══ RECORDS TO USE ══

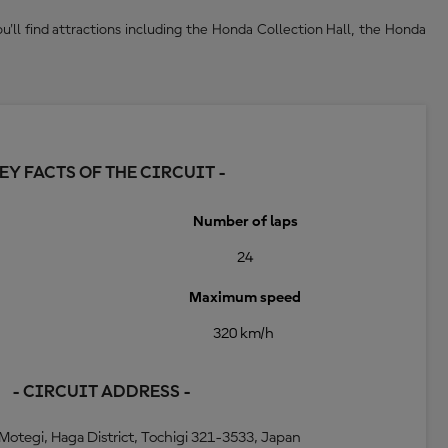
'll find attractions including the Honda Collection Hall, the Honda
KEY FACTS OF THE CIRCUIT -
Number of laps
24
Maximum speed
320 km/h
- CIRCUIT ADDRESS -
Motegi, Haga District, Tochigi 321-3533, Japan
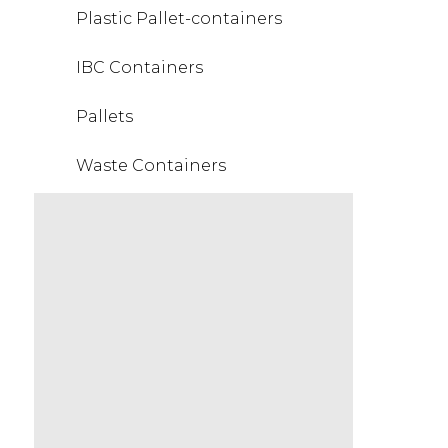
Plastic Pallet-containers
IBC Containers
Pallets
Waste Containers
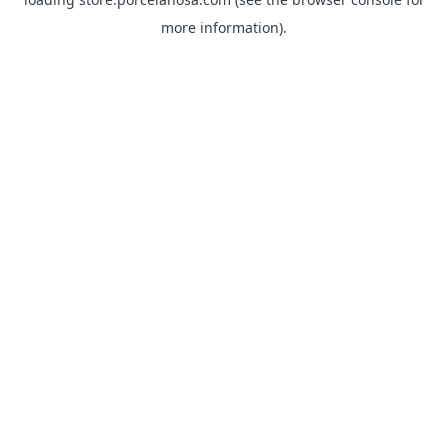
more information).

═══

Down to the last line, reproduce the material above exactly; skip its images.

*EXPECTED ANSWER*.
'll find attractions including the Honda Collection Hall, the Honda
KEY FACTS OF THE CIRCUIT -
Number of laps
24
Maximum speed
320 km/h
- CIRCUIT ADDRESS -
Motegi, Haga District, Tochigi 321-3533, Japan
Plastic Pallet-containers
IBC Containers
Pallets
Waste Containers
more information).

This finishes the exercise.